• TASK GOAL
All of the records that follow need to be copied word for word, without the pictures.

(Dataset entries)
Content starts
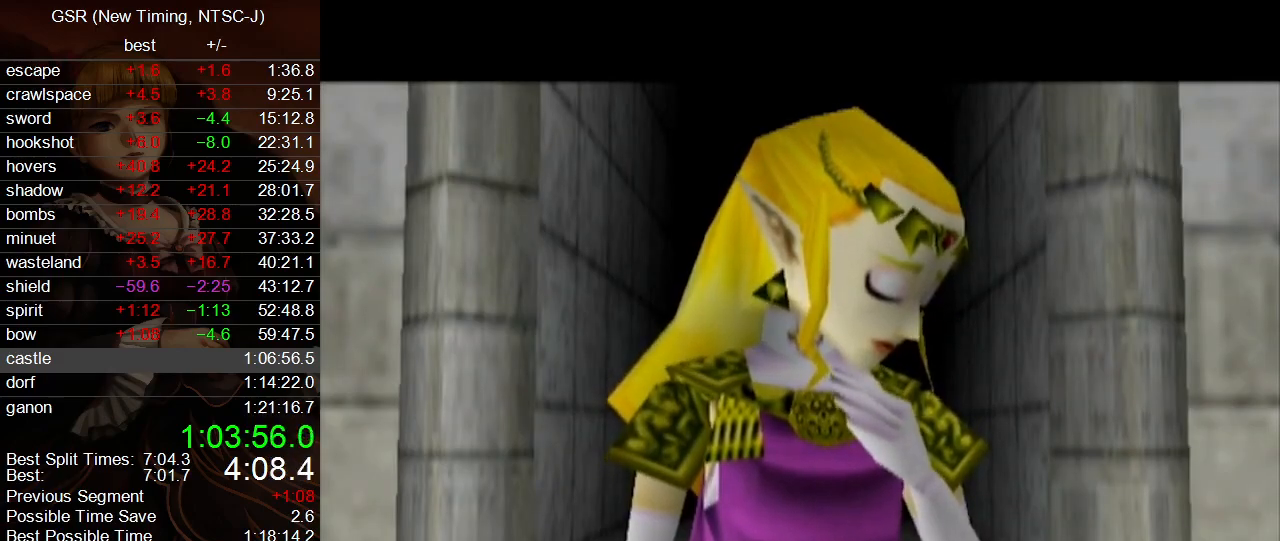
{"buttons": ["A"], "left_stick": "center", "right_stick": "center", "events": [[33, "A", "up"], [100, "A", "down"], [133, "B", "down"], [167, "B", "up"], [217, "A", "up"], [250, "A", "down"], [283, "B", "down"], [350, "B", "up"], [383, "A", "up"], [400, "A", "down"], [467, "B", "down"], [500, "B", "up"]]}
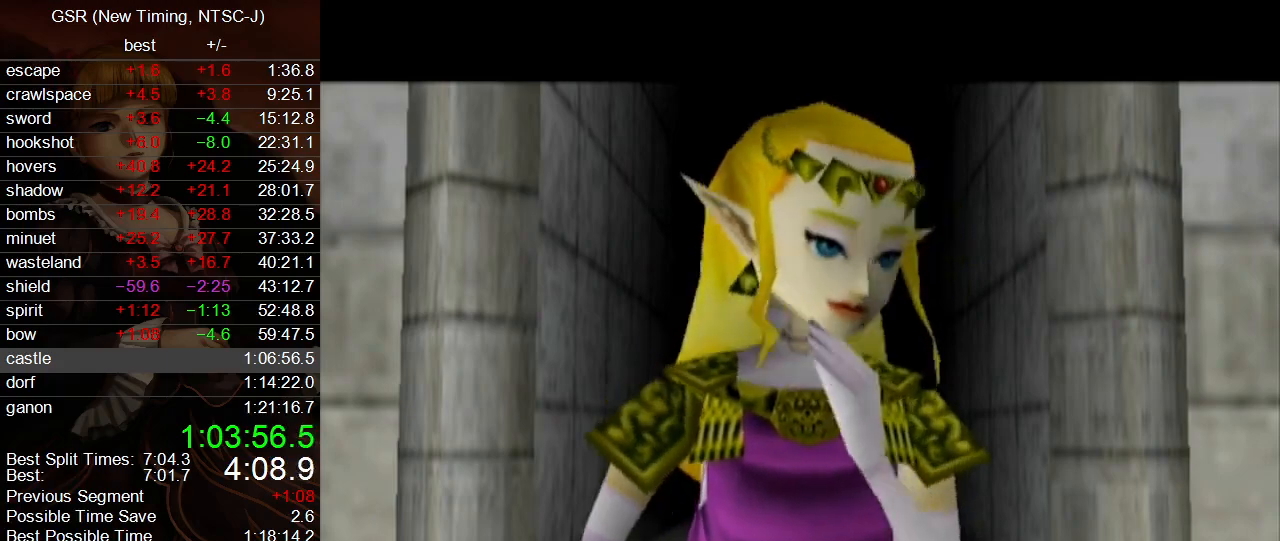
{"buttons": ["A"], "left_stick": "center", "right_stick": "center", "events": [[33, "A", "up"], [100, "A", "down"], [133, "B", "down"], [183, "A", "up"], [183, "B", "up"], [250, "A", "down"], [283, "B", "down"], [350, "B", "up"], [383, "A", "up"], [417, "A", "down"], [467, "B", "down"], [500, "B", "up"]]}
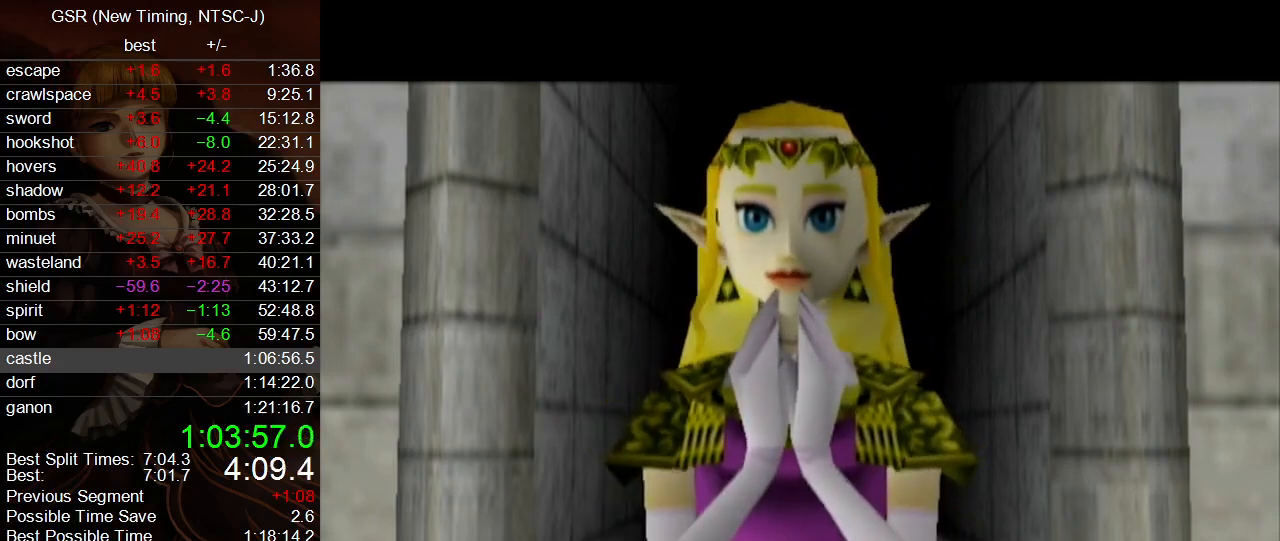
{"buttons": ["A", "B"], "left_stick": "center", "right_stick": "center", "events": [[33, "A", "up"], [100, "A", "down"], [117, "B", "down"], [150, "B", "up"], [217, "A", "up"], [250, "A", "down"], [317, "B", "down"], [350, "B", "up"], [383, "A", "up"], [400, "A", "down"], [467, "B", "down"]]}
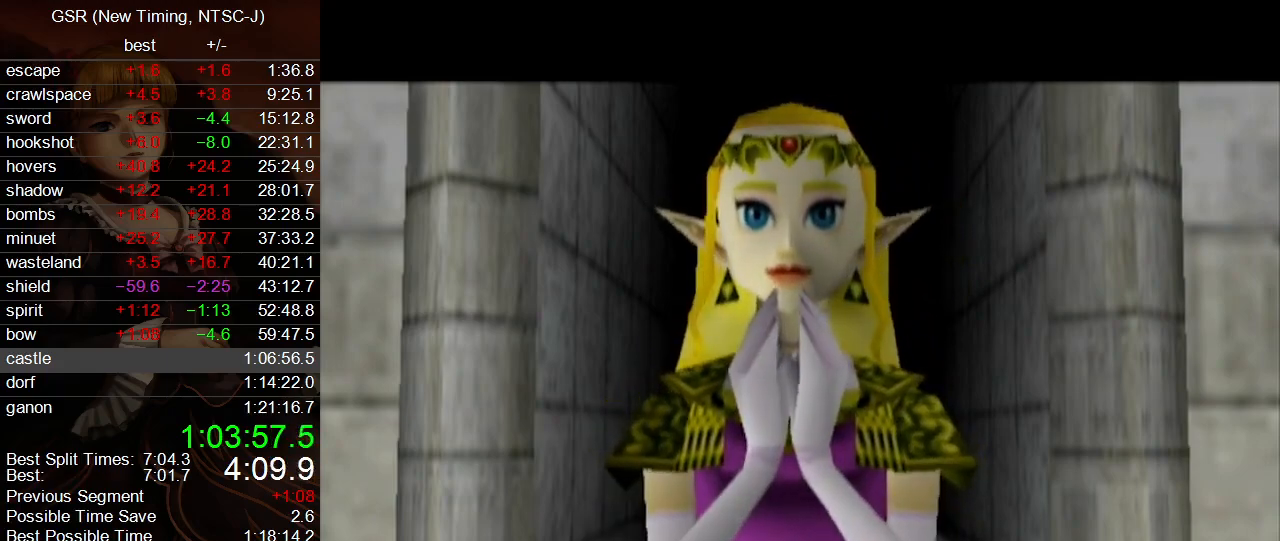
{"buttons": ["A", "B"], "left_stick": "center", "right_stick": "center", "events": [[33, "B", "up"], [67, "A", "up"], [100, "A", "down"], [133, "B", "down"], [183, "B", "up"], [217, "A", "up"], [250, "A", "down"], [317, "B", "down"], [350, "B", "up"], [383, "A", "up"], [433, "A", "down"], [467, "B", "down"]]}
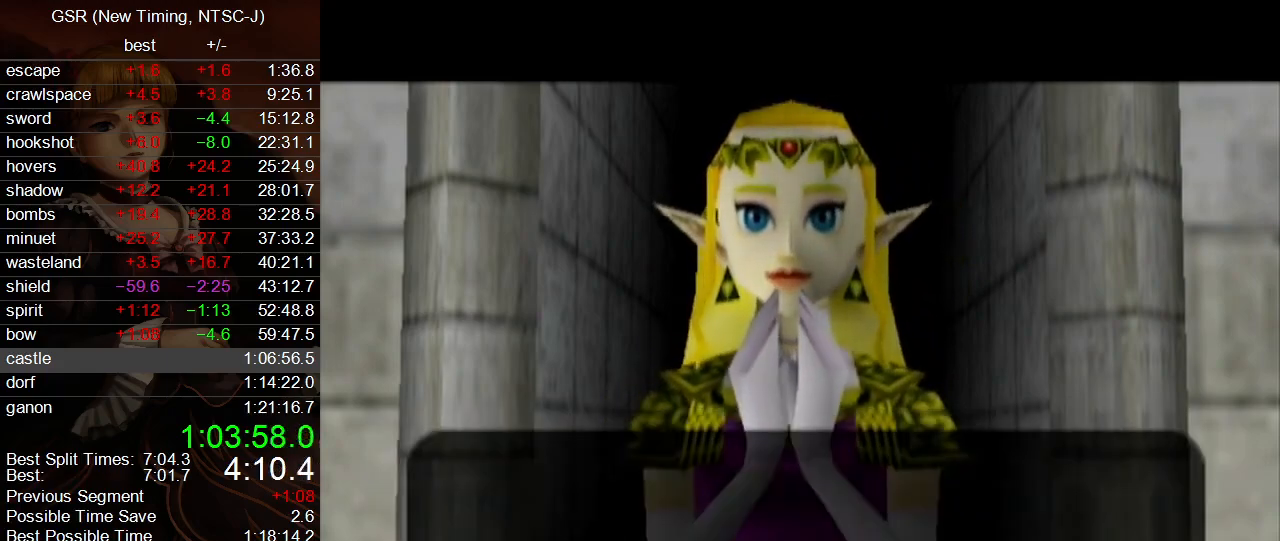
{"buttons": ["A"], "left_stick": "center", "right_stick": "center", "events": [[33, "B", "up"], [67, "A", "up"], [83, "A", "down"], [133, "B", "down"], [167, "B", "up"], [217, "A", "up"], [250, "A", "down"], [283, "B", "down"], [350, "B", "up"], [383, "A", "up"], [417, "A", "down"], [467, "B", "down"], [500, "B", "up"]]}
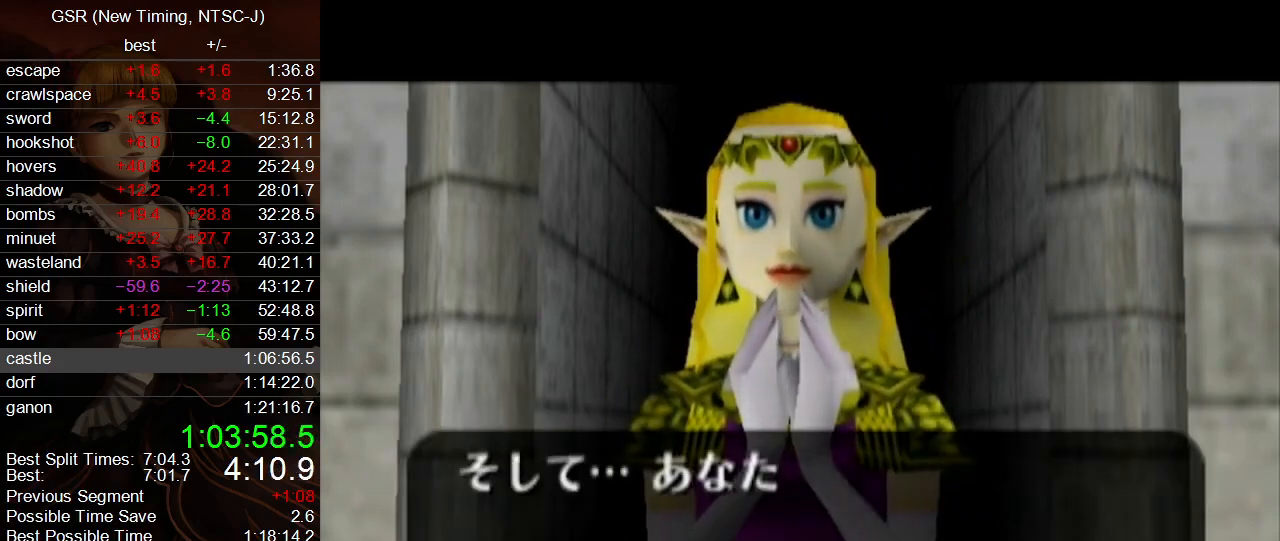
{"buttons": ["A"], "left_stick": "center", "right_stick": "center", "events": [[33, "A", "up"], [100, "A", "down"], [133, "B", "down"], [167, "B", "up"], [183, "A", "up"], [250, "A", "down"], [283, "B", "down"], [350, "B", "up"], [383, "A", "up"], [417, "A", "down"], [467, "B", "down"], [500, "B", "up"]]}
Content ends
• RESULT FOR THIS TASK
{"buttons": ["A"], "left_stick": "center", "right_stick": "center", "events": [[33, "A", "up"], [100, "A", "down"], [133, "B", "down"], [167, "B", "up"], [217, "A", "up"], [250, "A", "down"], [283, "B", "down"], [350, "B", "up"], [383, "A", "up"], [400, "A", "down"], [467, "B", "down"], [500, "B", "up"]]}
{"buttons": ["A"], "left_stick": "center", "right_stick": "center", "events": [[33, "A", "up"], [100, "A", "down"], [133, "B", "down"], [183, "A", "up"], [183, "B", "up"], [250, "A", "down"], [283, "B", "down"], [350, "B", "up"], [383, "A", "up"], [417, "A", "down"], [467, "B", "down"], [500, "B", "up"]]}
{"buttons": ["A", "B"], "left_stick": "center", "right_stick": "center", "events": [[33, "A", "up"], [100, "A", "down"], [117, "B", "down"], [150, "B", "up"], [217, "A", "up"], [250, "A", "down"], [317, "B", "down"], [350, "B", "up"], [383, "A", "up"], [400, "A", "down"], [467, "B", "down"]]}
{"buttons": ["A", "B"], "left_stick": "center", "right_stick": "center", "events": [[33, "B", "up"], [67, "A", "up"], [100, "A", "down"], [133, "B", "down"], [183, "B", "up"], [217, "A", "up"], [250, "A", "down"], [317, "B", "down"], [350, "B", "up"], [383, "A", "up"], [433, "A", "down"], [467, "B", "down"]]}
{"buttons": ["A"], "left_stick": "center", "right_stick": "center", "events": [[33, "B", "up"], [67, "A", "up"], [83, "A", "down"], [133, "B", "down"], [167, "B", "up"], [217, "A", "up"], [250, "A", "down"], [283, "B", "down"], [350, "B", "up"], [383, "A", "up"], [417, "A", "down"], [467, "B", "down"], [500, "B", "up"]]}
{"buttons": ["A"], "left_stick": "center", "right_stick": "center", "events": [[33, "A", "up"], [100, "A", "down"], [133, "B", "down"], [167, "B", "up"], [183, "A", "up"], [250, "A", "down"], [283, "B", "down"], [350, "B", "up"], [383, "A", "up"], [417, "A", "down"], [467, "B", "down"], [500, "B", "up"]]}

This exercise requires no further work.